As an engineer,
I'd like to use the optimized rocm/vllm image on Lift Wing, so that I can take utilize the required software without having to build and maintain everything on our own.
After some work done in T370149: [LLM] Use vllm for ROCm in huggingface image , it seems that building and maintaining our own set of packages offer significant challenges and workload for us while at the same time doesn't seem like an ideal choice to use in production as the frequent changes in this ecosystem of packages makes us prone to errors and incompatibility among their dependencies.

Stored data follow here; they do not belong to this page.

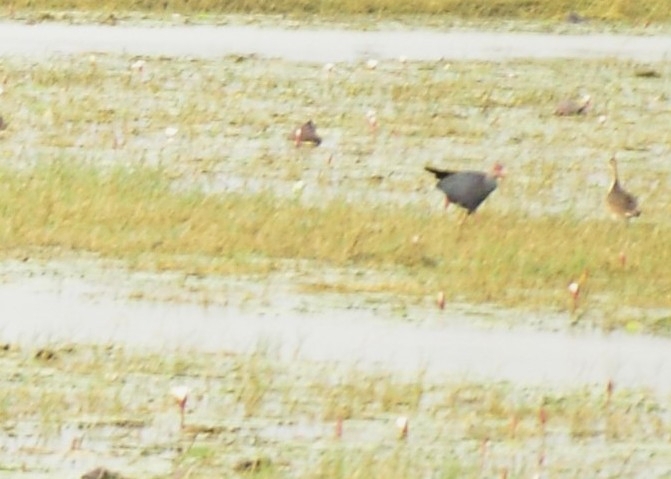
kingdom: Animalia
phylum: Chordata
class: Aves
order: Gruiformes
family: Rallidae
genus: Porphyrio
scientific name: Porphyrio porphyrio
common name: Purple swamphen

The latest image (rocm/vllm:v710inference_rocm6.3-release_ubuntu22.04_py3.10_pytorch_release-2.6) is a great improvement in size as it is only 7.7GB compressed while the previous ones were >20GB. Here is it important to note that our base pytorch images are ~18GB. If the resulting image size doesn't go above 10GB it would offer a significant reduction in image sizes.
The image has the following software versions: (full pip freeze result)
| software | version |
| ROCm | 6.3 |
| torch | 2.6.0 (built from source for ROCm) |
| vllm | 0.6.5 (built from source for ROCm) |
| triton | 3.0.0 (built from source for ROCm) |
The dockerfiles for this image are defined in the ROCm/vllm repo . rocm-vllm dockerfile, rocm/vllm-dev. The rocm/vllm image uses rocm/vllm-dev as its base image.